Hi! My name is LucIA, I'm a LuxAI Gammer based in Behavioral Ttrees. I'm here to show you how I am programmed and to get you started on behavioural trees.
Before going any further into myself, I'm programmed to play the Lux Kaggle Competition. You can read all competition rules, this may be a bit of a learning curve and you can skip it if you are only interested in me but make sure to read it before modify my behaviour.
You can check the rules and logic in the folder doc
-
City: this is the behaviour logic for city actions. This means everytime a city is going to decide what to do in each turn it will follow this tree. First, we need to check if the city can make an action (there's a cooldown factor everytime an action is performed). If the city can act, then the action selector is activated and one of both sequences is performed. The city will try to build a worker, if it can't it will turn over the reseach sequence.
-
Worker: this tree explains the worker behaviour. Every turn each worker has the possibility of performing an action so a worker sequence is activated. First the worker checks if they can act. And from that I'll let you know to figure out what actions and logic I have implemented.
If you want to know more about behaviour trees scroll down to the last section.
Do you want to play a game? The Lux repository has a detailed guide on installing dependencies. Here are the main steps:
- python >=3.7
- nodeJS >=12
- luxAI node package.
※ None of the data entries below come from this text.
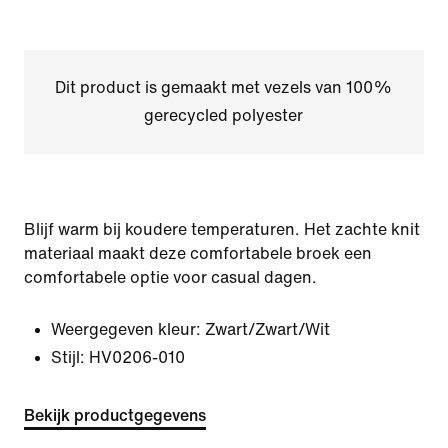
Dit product is gemaakt met vezels van 100%
gerecycled polyester
Blijf warm bij koudere temperaturen. Het zachte knit
materiaal maakt deze comfortabele broek een
comfortabele optie voor casual dagen.
Weergegeven kleur:
Zwart/Zwart/Wit
Stijl:
HV0206-010
Bekijk productgegevens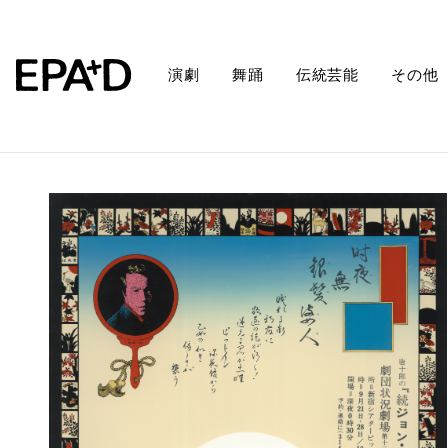
演劇
舞踊
伝統芸能
その他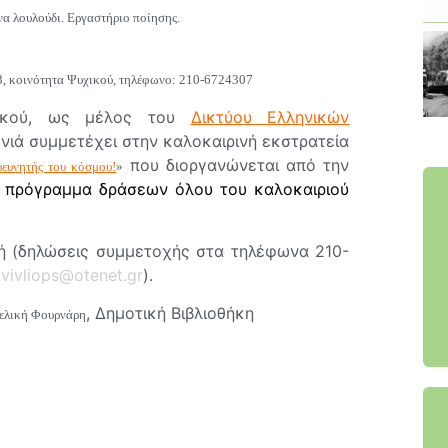
να λουλούδι. Εργαστήριο ποίησης.
3, κοινότητα Ψυχικού, τηλέφωνο: 210-6724307
υχικού, ως μέλος του
Δικτύου Ελληνικών
ονιά συμμετέχει στην καλοκαιρινή εκστρατεία
που διοργανώνεται από την
ρευνητής του κόσμου!
»
ο πρόγραμμα δράσεων όλου του καλοκαιριού
ή (δηλώσεις συμμετοχής στα τηλέφωνα 210-
ο
vivliops@otenet.gr
).
, Δημοτική Βιβλιοθήκη
ελική Φουρνάρη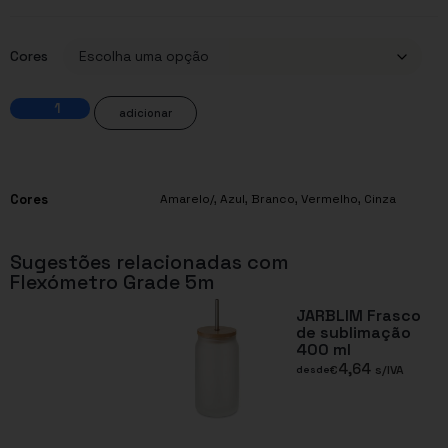
Cores
adicionar
Cores
Amarelo/
,
Azul
,
Branco
,
Vermelho
,
Cinza
Sugestões relacionadas com
Flexómetro Grade 5m
JARBLIM Frasco
de sublimação
400 ml
4,64
€
s/IVA
desde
Installation:
$ npm install -g @lux-ai/2021-challenge@latest
- all packages in
requierements.txt
. Installation:
$ pip install -r requirements.txt
After installing all dependencies open the visualizer.ipynb
to run and watch games!
$ jupyter notebook visualizer.ipynb
This will give you the visualizer to watch the game and minimally interact with the play such as this
The seed
parameter will give you different maps and you can see how the map affects the implemented behaviour.
env = make("lux_ai_2021", configuration={"seed": 666, "loglevel": 0, "annotations": True}, debug=True)
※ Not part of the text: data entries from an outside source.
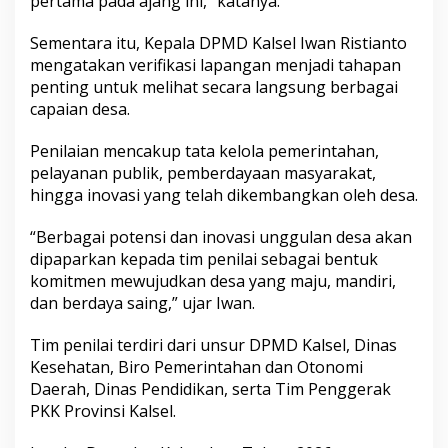
pertama pada ajang ini,” katanya.
Sementara itu, Kepala DPMD Kalsel Iwan Ristianto
mengatakan verifikasi lapangan menjadi tahapan
penting untuk melihat secara langsung berbagai
capaian desa.
Penilaian mencakup tata kelola pemerintahan,
pelayanan publik, pemberdayaan masyarakat,
hingga inovasi yang telah dikembangkan oleh desa.
“Berbagai potensi dan inovasi unggulan desa akan
dipaparkan kepada tim penilai sebagai bentuk
komitmen mewujudkan desa yang maju, mandiri,
dan berdaya saing,” ujar Iwan.
Tim penilai terdiri dari unsur DPMD Kalsel, Dinas
Kesehatan, Biro Pemerintahan dan Otonomi
Daerah, Dinas Pendidikan, serta Tim Penggerak
PKK Provinsi Kalsel.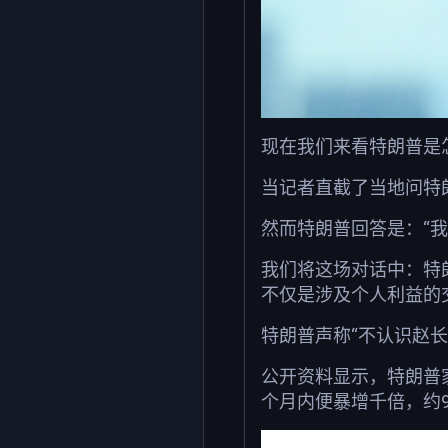
现在我们来看特朗普是
当记者直截了当地问特
然而特朗普回答是：“我
我们将这场对话中：特
不仅是涉及个人利益的
特朗普声称“不认识赵
公开资料显示，特朗普家族旗
个月内便暴增千倍，约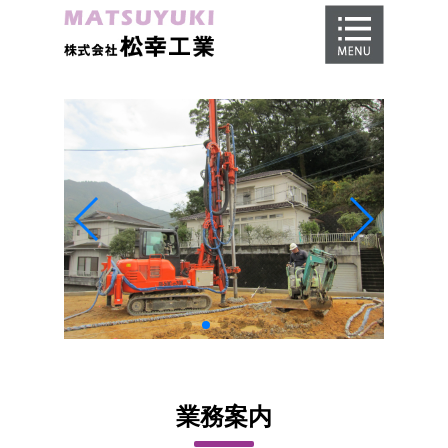
ホーム
地盤調査
地盤改良工事
地盤保証
施工事例
会社概要
採用情報
業務案内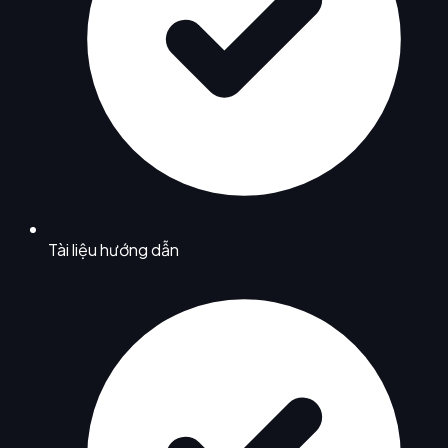
Tài liệu hướng dẫn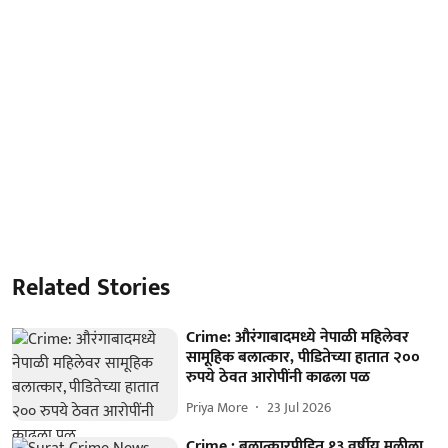
Related Stories
Crime: औरंगाबादमध्ये नेपाळी महिलेवर
सामूहिक बलात्कार, पीडितेच्या हातात २००
रुपये ठेवत आरोपींनी काढला पळ
Priya More
23 Jul 2026
Crime : बलात्कारपीडित १३ वर्षीय मुलीला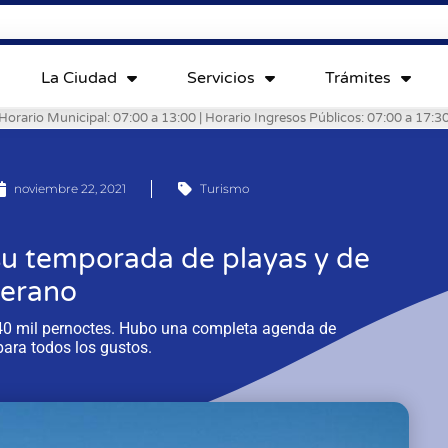
La Ciudad
Servicios
Trámites
Horario Municipal: 07:00 a 13:00 | Horario Ingresos Públicos: 07:00 a 17:3
noviembre 22, 2021
Turismo
 su temporada de playas y de
verano
 40 mil pernoctes. Hubo una completa agenda de
para todos los gustos.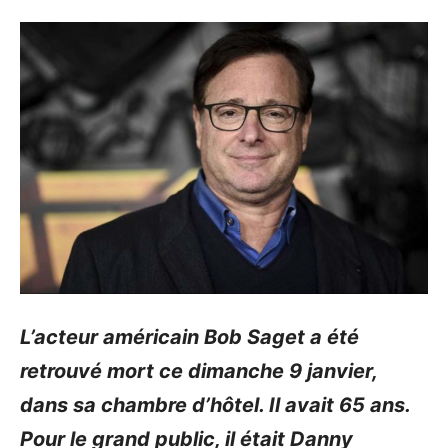
L’acteur américain Bob Saget a été
retrouvé mort ce dimanche 9 janvier,
dans sa chambre d’hôtel. Il avait 65 ans.
Pour le grand public, il était Danny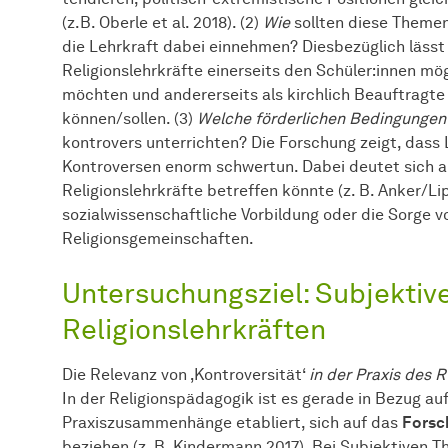
(z.B. Oberle et al. 2018). (2)
Wie
sollten diese Theme
die Lehrkraft dabei einnehmen? Diesbezüglich lässt
Religionslehrkräfte einerseits den Schüler:innen mö
möchten und andererseits als kirchlich Beauftragte i
können/sollen. (3)
Welche förderlichen Bedingunge
kontrovers unterrichten? Die Forschung zeigt, dass
Kontroversen enorm schwertun. Dabei deutet sich an
Religionslehrkräfte betreffen könnte (z. B. Anker/Li
sozialwissenschaftliche Vorbildung oder die Sorge v
Religionsgemeinschaften.
Untersuchungsziel: Subjektiv
Religionslehrkräften
Die Relevanz von ‚Kontroversität‘
in der Praxis des 
In der Religionspädagogik ist es gerade in Bezug a
Praxiszusammenhänge etabliert, sich auf das
Forsc
beziehen (z. B. Kindermann 2017). Bei Subjektiven T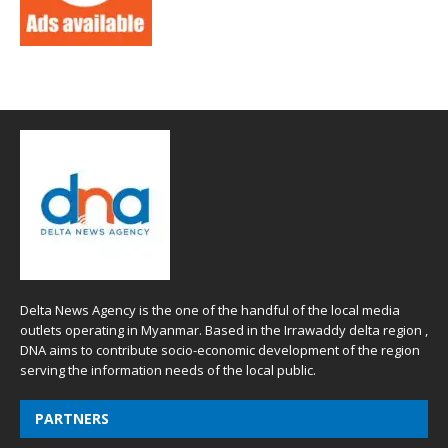
Delta News Agency is the one of the handful of the local media
outlets operating in Myanmar. Based in the Irrawaddy delta region ,
DNA aims to contribute socio-economic development of the region
serving the information needs of the local public.
PARTNERS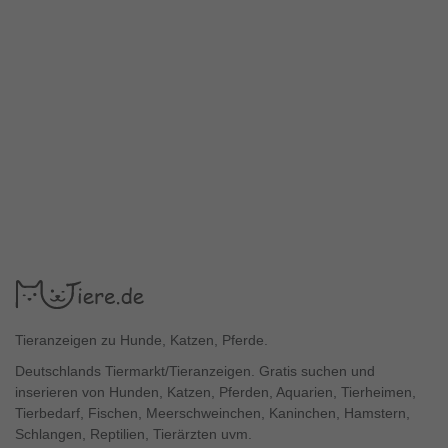
Tieranzeigen zu Hunde, Katzen, Pferde.
Deutschlands Tiermarkt/Tieranzeigen. Gratis suchen und
inserieren von Hunden, Katzen, Pferden, Aquarien, Tierheimen,
Tierbedarf, Fischen, Meerschweinchen, Kaninchen, Hamstern,
Schlangen, Reptilien, Tierärzten uvm.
env.render(mode="ipython", width=1000, height=800)
Of course, you can ignore all issues with dependencies if you have Docker installed. You can jump directly into visualizing a game.
First, you'll need to build the image.
docker build -t lucia_lite .
Now, you can launch Jupyter in your browser by running a container.
docker run -v $(pwd):/root -p 8888:8888 -it --rm lucia_lite:latest
A behaviour tree is a model of a plan execution. They describe a series of tasks performed under rules. One main advantage is that the behaviour can be very complex only by using simple tasks, and another one is that the behaviour is completely predictable given the stage of rules already set.